Elon Musk’s Twitter/X Seeks Job Applicants to Fill What Critics Call ‘Censorship Positions’

Elon Musk’s X platform, previously known as Twitter, is now seeking job applicants to stop disinformation and promote “credible” stories about the election, despite the Tesla CEO saying he had planned to make the social media platform more friendly to free speech.

Twitter/X is looking for job applicants to fill two positions tasked with protecting “information integrity” and “civic conversations” on the social media platform, according to a report by Just the News.

Elon Musk's X logo for Twitter

Elon Musk’s X logo for Twitter (Anadolu Agency/Getty)

The applicants must be “passionate about protecting users from global disinformation,” as well as “combating threats to online conversational health,” and “helping people find credible information online” regarding elections.

Qualified applicants must also “have a deep understanding of geopolitical, disinformation, and cybersecurity trends,” with fluency in Russian, Mandarin or Cantonese preferred, the report added.

Critics quickly flagged the jobs as “censorship positions,” and social media users pointed out the accounts  team leader Aaron Rodericks follows on rival platform BlueSky, which former State Department cyber official Mike Benz referred to as “every high-level spook & censorship industry heavyweight in the world.”

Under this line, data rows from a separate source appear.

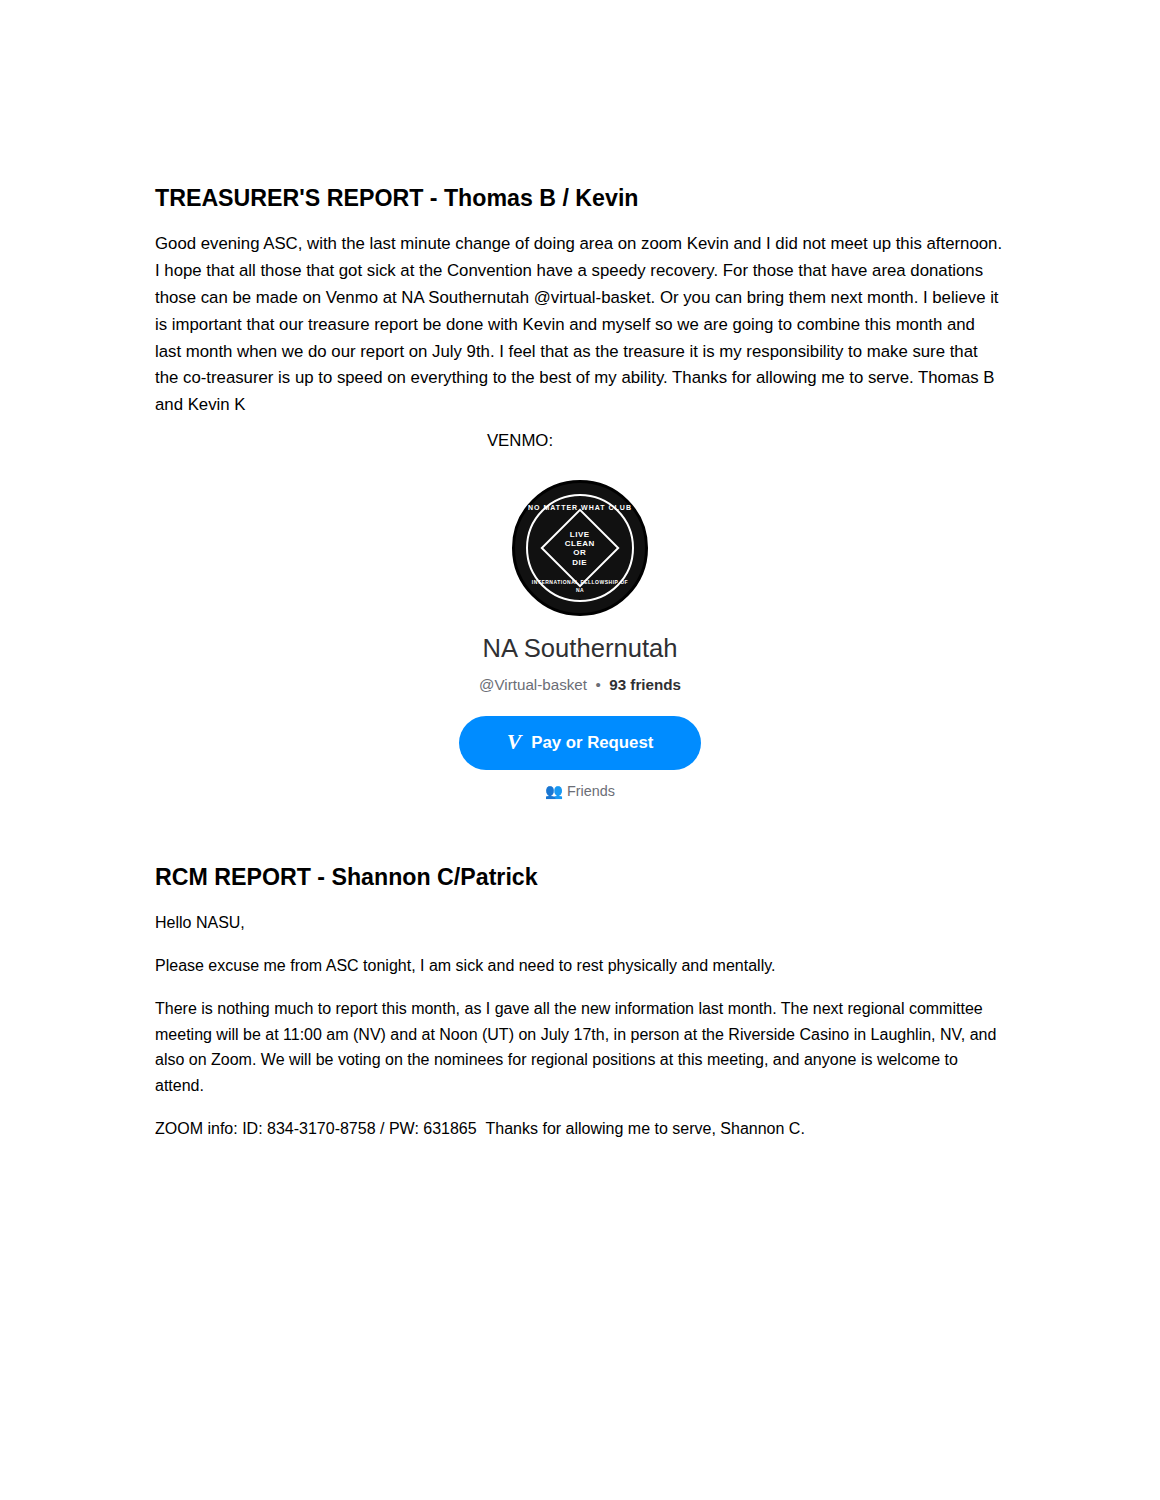TREASURER'S REPORT - Thomas B / Kevin
Good evening ASC, with the last minute change of doing area on zoom Kevin and I did not meet up this afternoon. I hope that all those that got sick at the Convention have a speedy recovery. For those that have area donations those can be made on Venmo at NA Southernutah @virtual-basket. Or you can bring them next month. I believe it is important that our treasure report be done with Kevin and myself so we are going to combine this month and last month when we do our report on July 9th. I feel that as the treasure it is my responsibility to make sure that the co-treasurer is up to speed on everything to the best of my ability. Thanks for allowing me to serve. Thomas B and Kevin K
VENMO:
NO MATTER WHAT CLUB
LIVE
CLEAN
OR
DIE
INTERNATIONAL FELLOWSHIP OF NA
NA Southernutah
@Virtual-basket • 93 friends
V Pay or Request
👥 Friends
RCM REPORT - Shannon C/Patrick
Hello NASU,
Please excuse me from ASC tonight, I am sick and need to rest physically and mentally.
There is nothing much to report this month, as I gave all the new information last month. The next regional committee meeting will be at 11:00 am (NV) and at Noon (UT) on July 17th, in person at the Riverside Casino in Laughlin, NV, and also on Zoom. We will be voting on the nominees for regional positions at this meeting, and anyone is welcome to attend.
ZOOM info: ID: 834-3170-8758 / PW: 631865 Thanks for allowing me to serve, Shannon C.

The accounts Rodericks is following reportedly include leaders of anti-disinformation groups that worked closely with the Cybersecurity and Infrastructure Security Agency (CISA).

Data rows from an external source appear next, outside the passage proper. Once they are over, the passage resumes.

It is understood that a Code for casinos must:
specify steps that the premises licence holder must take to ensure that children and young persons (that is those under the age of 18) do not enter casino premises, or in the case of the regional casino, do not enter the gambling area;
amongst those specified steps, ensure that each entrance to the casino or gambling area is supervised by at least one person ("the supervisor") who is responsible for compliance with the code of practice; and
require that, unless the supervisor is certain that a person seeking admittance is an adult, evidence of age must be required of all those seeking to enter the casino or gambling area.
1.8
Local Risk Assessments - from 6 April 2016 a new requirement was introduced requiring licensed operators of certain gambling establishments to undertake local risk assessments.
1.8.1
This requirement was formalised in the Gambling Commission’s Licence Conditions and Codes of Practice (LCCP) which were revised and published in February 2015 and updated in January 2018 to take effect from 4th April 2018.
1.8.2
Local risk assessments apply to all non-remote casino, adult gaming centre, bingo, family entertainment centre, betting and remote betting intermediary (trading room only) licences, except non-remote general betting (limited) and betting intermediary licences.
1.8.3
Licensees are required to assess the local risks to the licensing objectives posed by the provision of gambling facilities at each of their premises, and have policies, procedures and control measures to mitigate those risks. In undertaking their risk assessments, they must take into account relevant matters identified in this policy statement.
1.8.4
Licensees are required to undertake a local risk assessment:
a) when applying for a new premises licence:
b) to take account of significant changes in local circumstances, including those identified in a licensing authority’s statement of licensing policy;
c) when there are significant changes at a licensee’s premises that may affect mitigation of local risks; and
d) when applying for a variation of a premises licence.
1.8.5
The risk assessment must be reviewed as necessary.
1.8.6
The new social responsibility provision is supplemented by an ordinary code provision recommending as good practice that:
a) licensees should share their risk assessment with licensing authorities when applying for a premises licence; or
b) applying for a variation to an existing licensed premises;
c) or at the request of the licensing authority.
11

In February, social media analyst Kristen Ruby noted that the Musk-owned platform still had its recently renamed civic integrity misleading information policy.

This authorizes Twitter/X to remove, stifle, and label “content that may suppress participation,” as well as “mislead” about civic processes, cause “confusion,” or contain “satirical or humorous elements.”

In the Twitter Files, Rodericks was shown to be a skeptic of the U.S. government’s reports of disinformation and foreign influence, and claimed, internally, that the State Department’s Global Engagement Center “doubled their budget by aggressively overstating threats.”

In response to an inquiry by Just the News about how he squared his skepticism of GEC claims with the duties he’s hiring for, Rodericks said, “Be skeptical of all claims until proven with evidence.”

“GEC had terrible methodology for their social media research,” he added. “As a govt org they have a greater responsibility to be accurate when making claims.”